Problem statement: Please copy every line from the following entries in which the word "root" appears.

Data:
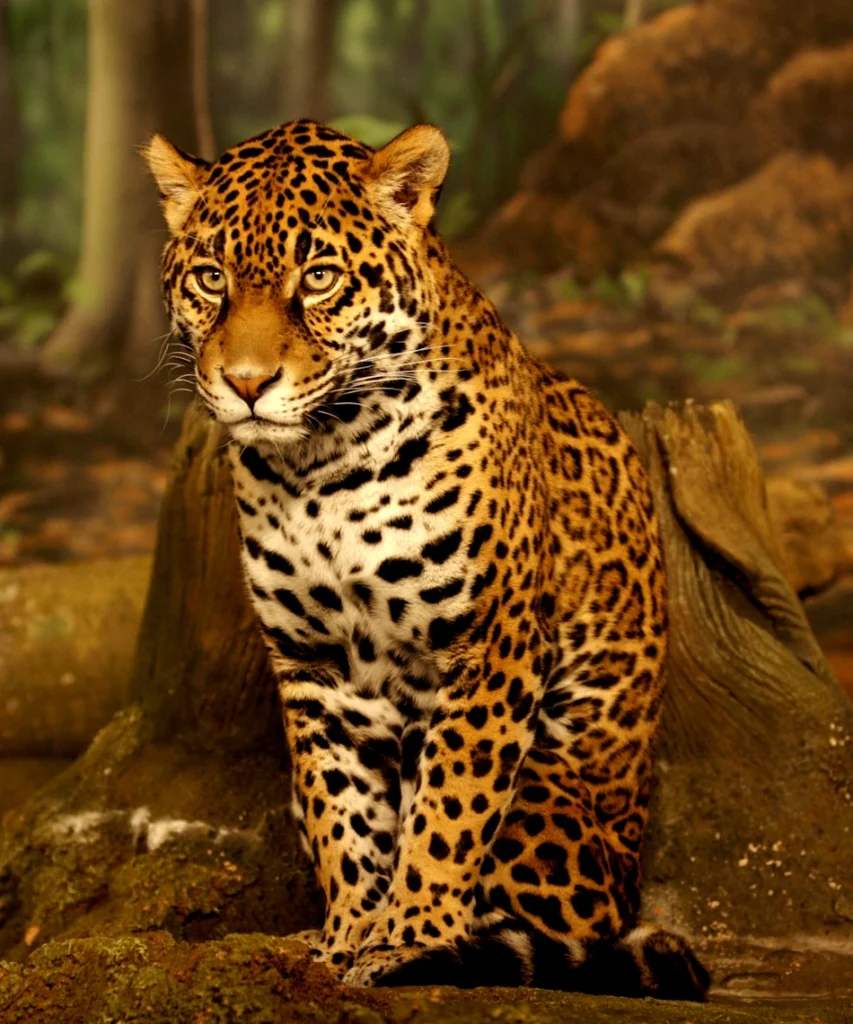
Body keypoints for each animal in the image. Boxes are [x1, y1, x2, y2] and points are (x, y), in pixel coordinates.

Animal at [144, 118, 709, 999]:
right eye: (211, 279)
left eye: (318, 278)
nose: (245, 383)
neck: (320, 468)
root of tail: (628, 873)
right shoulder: (312, 666)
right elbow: (341, 814)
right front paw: (346, 937)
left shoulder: (490, 649)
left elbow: (448, 810)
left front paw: (410, 938)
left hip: (553, 818)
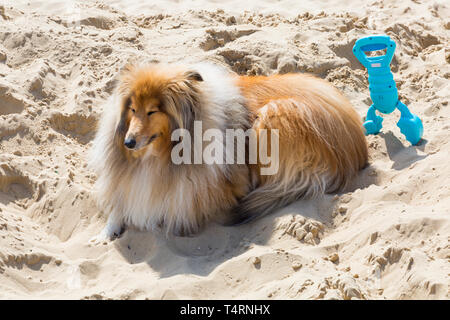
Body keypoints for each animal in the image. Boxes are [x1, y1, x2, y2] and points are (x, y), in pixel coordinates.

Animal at [89, 62, 370, 240]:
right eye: (132, 109)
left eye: (152, 111)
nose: (128, 143)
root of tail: (355, 146)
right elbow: (124, 199)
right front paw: (107, 231)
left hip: (273, 116)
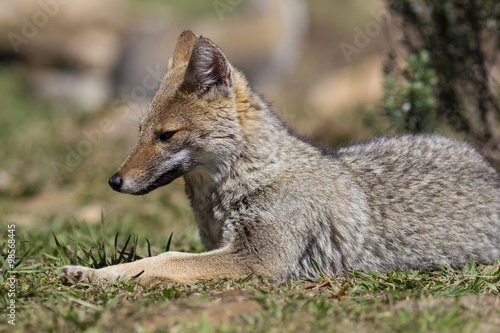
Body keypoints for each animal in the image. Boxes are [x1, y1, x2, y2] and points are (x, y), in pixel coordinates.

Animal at [61, 30, 500, 282]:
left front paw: (96, 275)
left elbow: (165, 260)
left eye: (166, 136)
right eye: (139, 133)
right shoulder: (224, 247)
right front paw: (89, 271)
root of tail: (486, 165)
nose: (114, 181)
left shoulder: (259, 261)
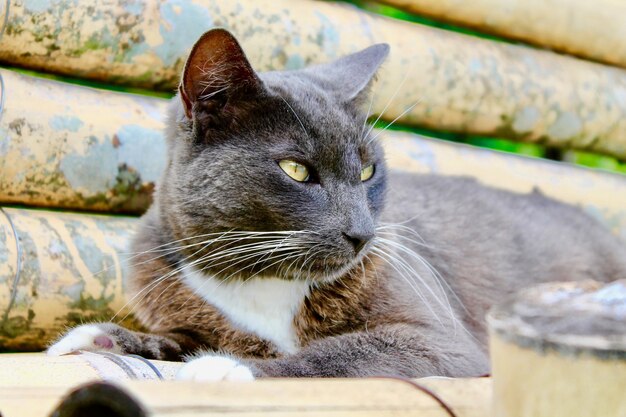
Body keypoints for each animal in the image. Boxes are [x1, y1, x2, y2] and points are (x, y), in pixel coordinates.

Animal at [48, 28, 624, 380]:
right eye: (297, 170)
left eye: (368, 170)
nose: (362, 233)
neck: (263, 280)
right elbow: (177, 335)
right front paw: (103, 338)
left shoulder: (439, 340)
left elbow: (337, 351)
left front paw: (226, 366)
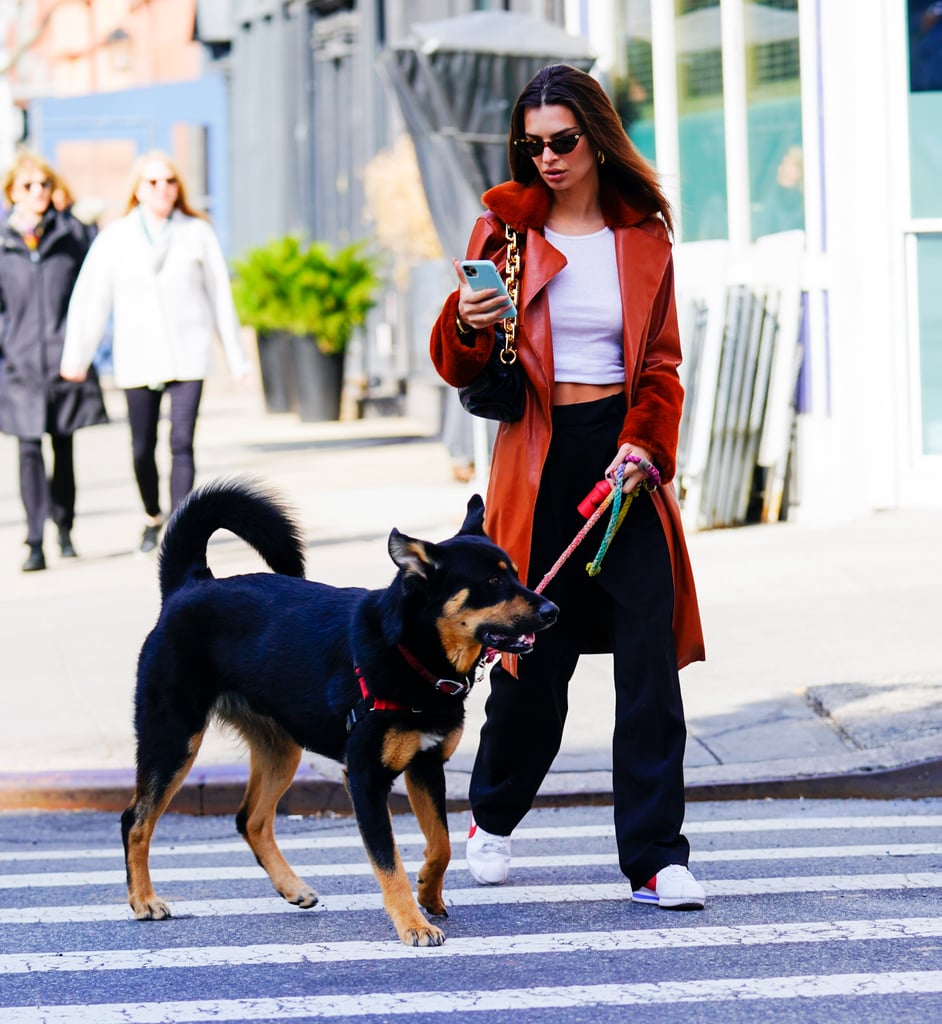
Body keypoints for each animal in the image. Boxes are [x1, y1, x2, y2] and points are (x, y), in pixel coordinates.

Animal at [120, 479, 557, 942]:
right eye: (492, 580)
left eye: (515, 573)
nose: (553, 610)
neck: (409, 651)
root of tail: (190, 585)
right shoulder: (365, 779)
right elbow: (389, 862)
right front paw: (412, 923)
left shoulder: (426, 766)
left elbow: (441, 843)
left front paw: (429, 893)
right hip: (174, 739)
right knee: (136, 819)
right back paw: (144, 900)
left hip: (280, 750)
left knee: (250, 819)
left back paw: (292, 887)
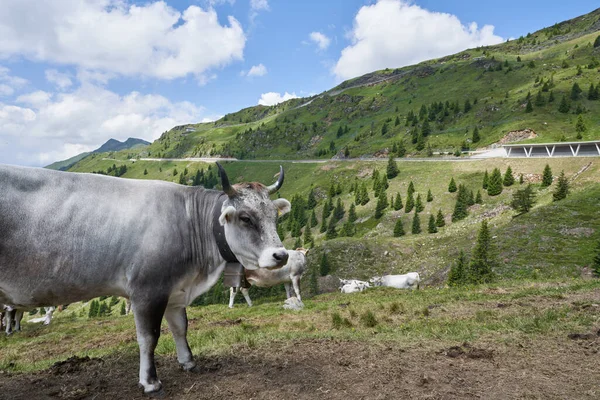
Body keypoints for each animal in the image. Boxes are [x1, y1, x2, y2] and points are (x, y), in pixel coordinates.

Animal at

Output of the task:
root of tail: (628, 873)
root of tail: (355, 146)
root of tail: (486, 165)
root of tail: (190, 585)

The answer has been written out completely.